— Problem to work on —
Using the material that follows, output exactly the lines from the one containing "line: (526, 1001)" through the one containing "line: (617, 1001)", with both ends kept.

— Records provided —
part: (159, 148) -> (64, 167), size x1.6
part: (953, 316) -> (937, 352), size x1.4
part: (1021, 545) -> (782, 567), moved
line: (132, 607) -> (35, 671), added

---

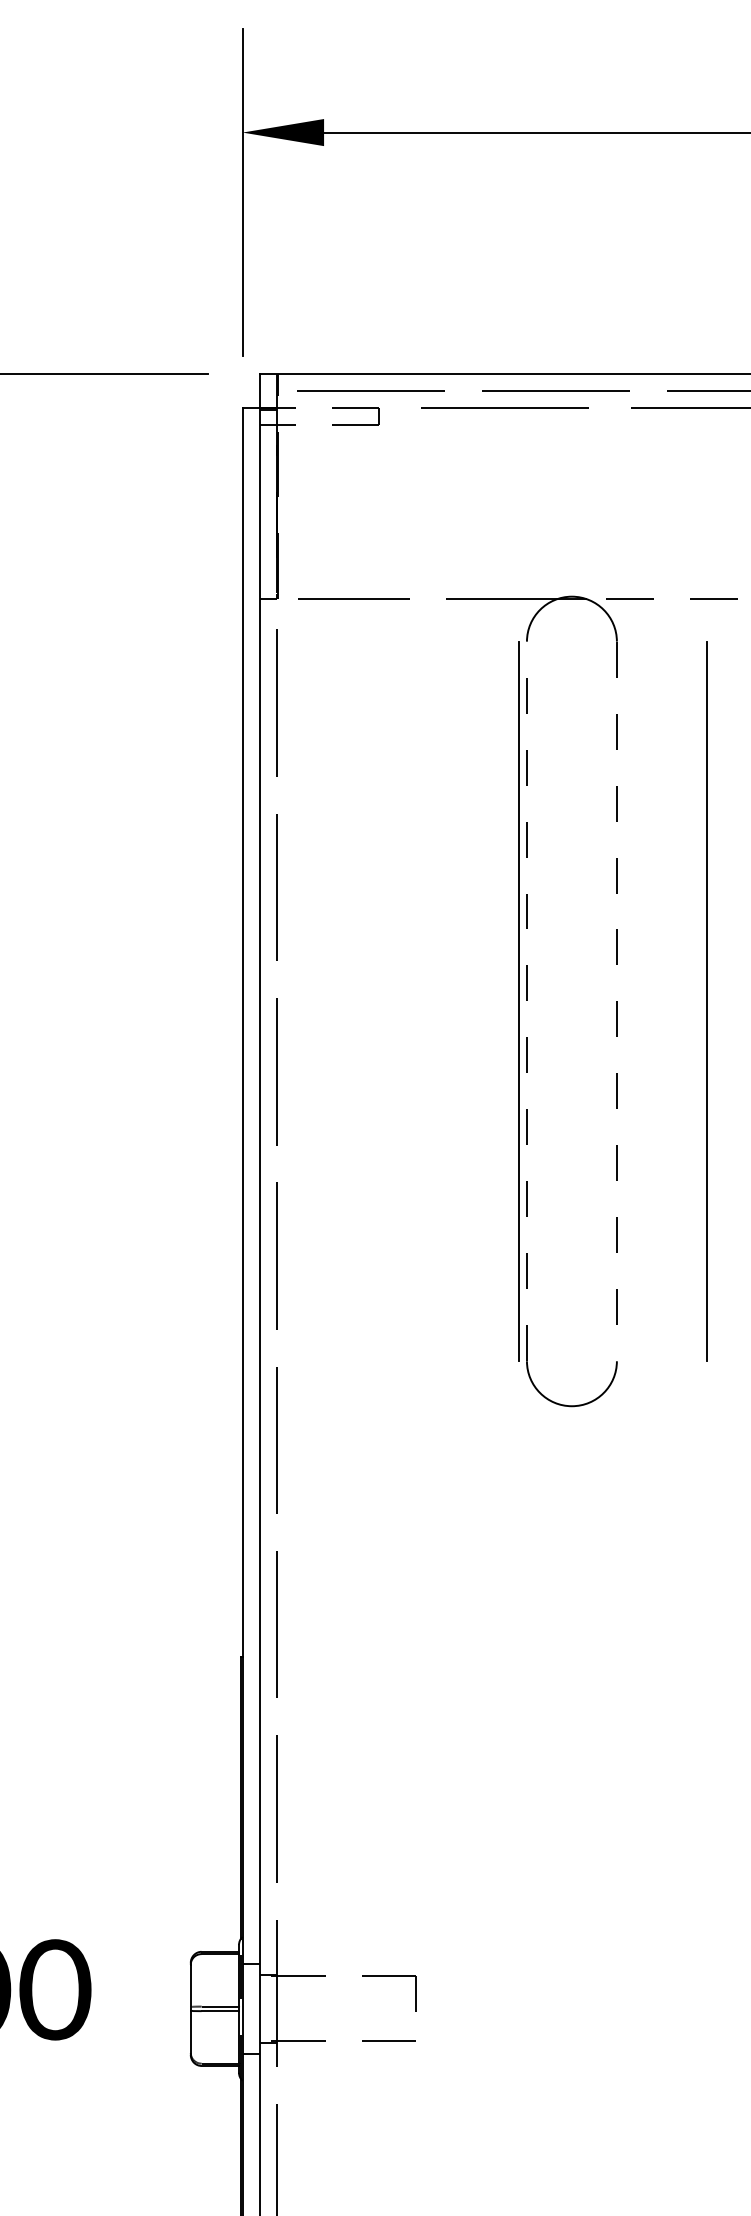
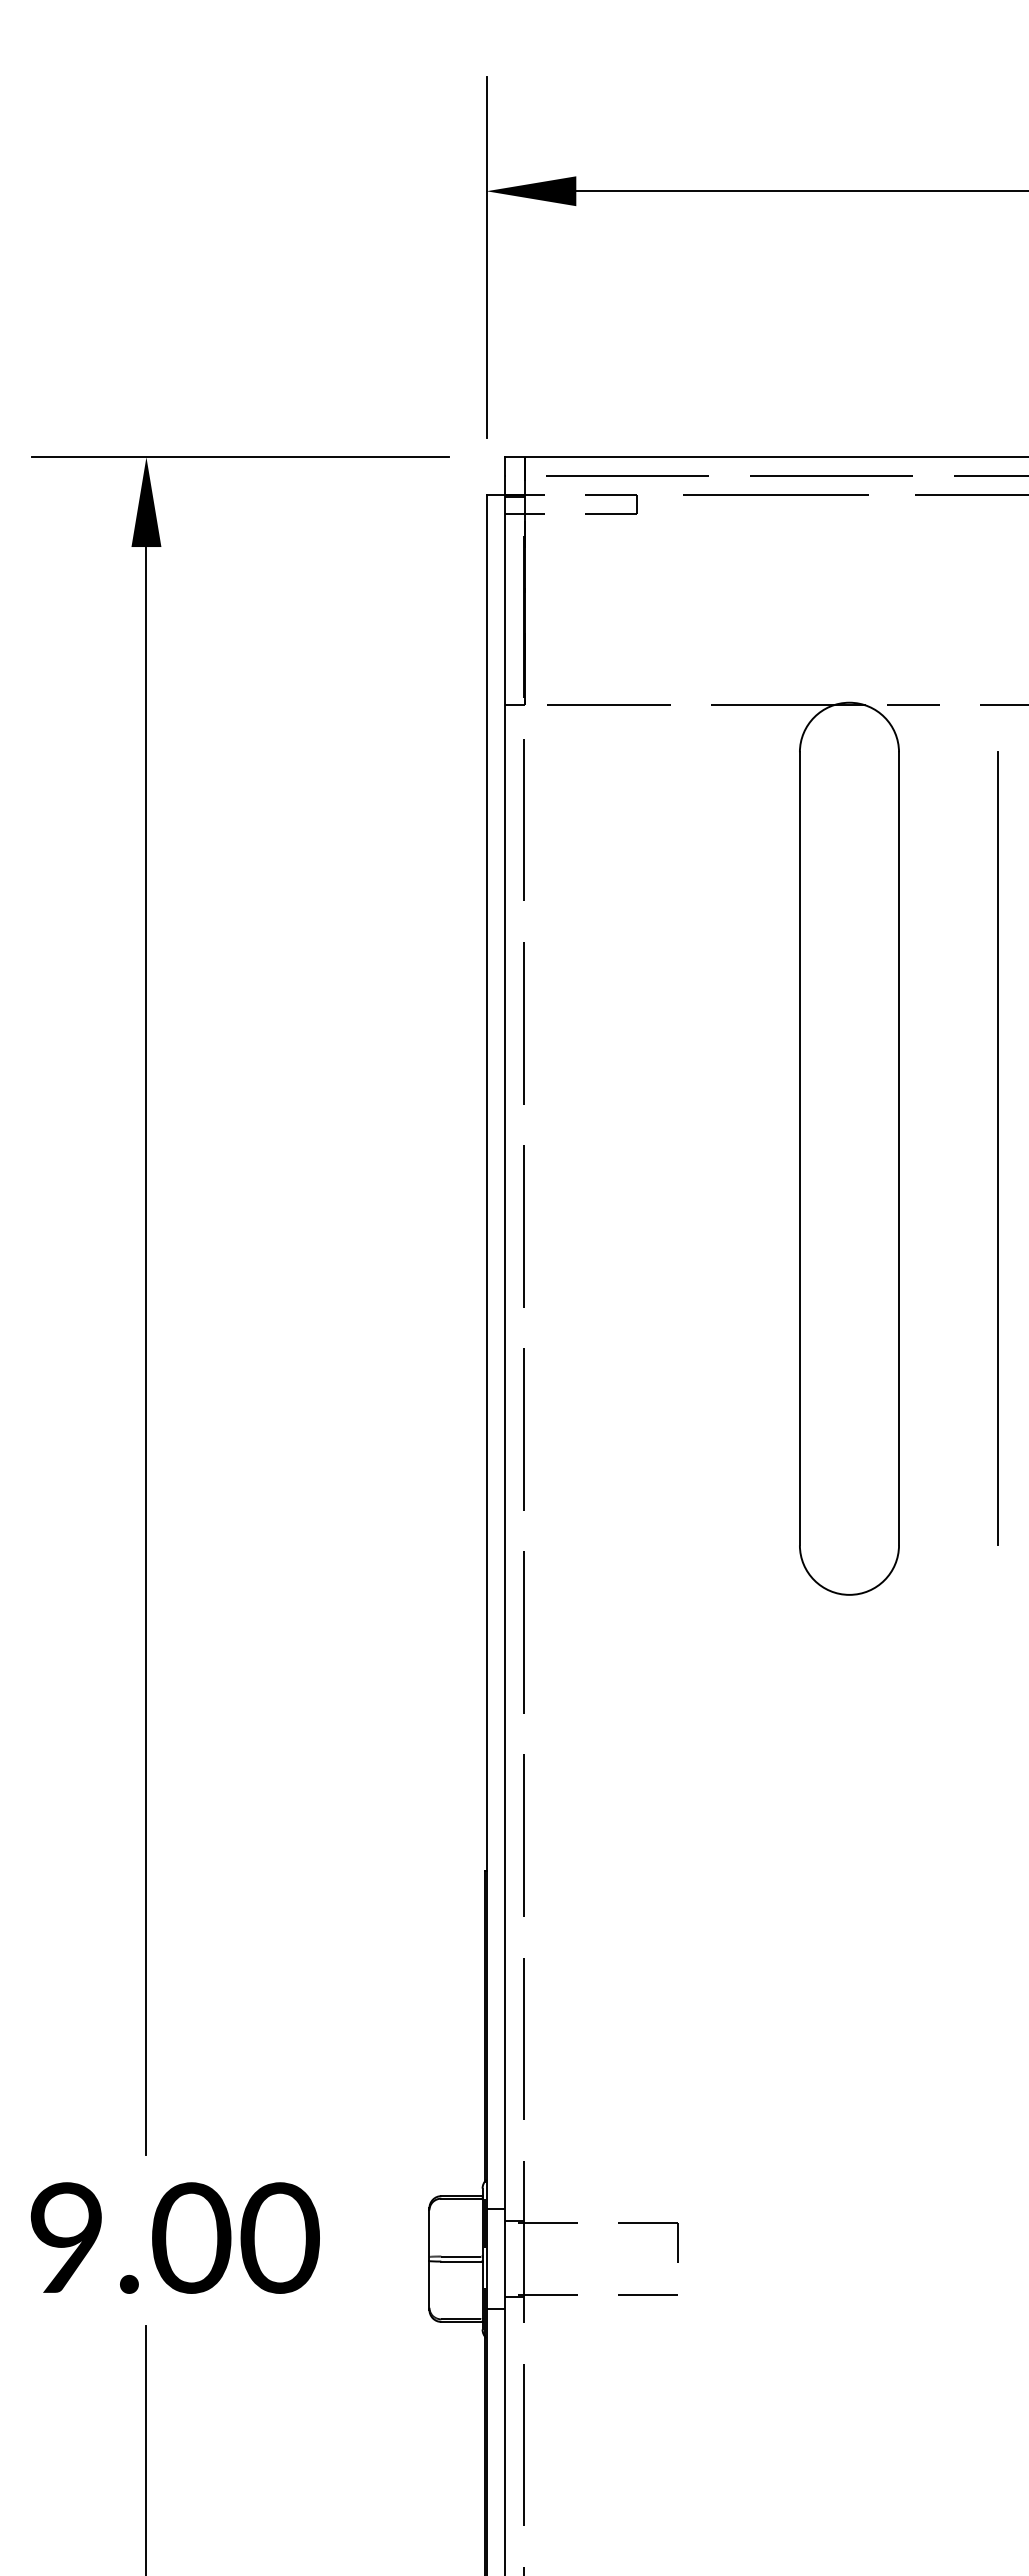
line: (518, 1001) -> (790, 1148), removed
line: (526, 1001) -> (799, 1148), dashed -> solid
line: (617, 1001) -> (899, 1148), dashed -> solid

— Finished task —
line: (526, 1001) -> (799, 1148), dashed -> solid
line: (617, 1001) -> (899, 1148), dashed -> solid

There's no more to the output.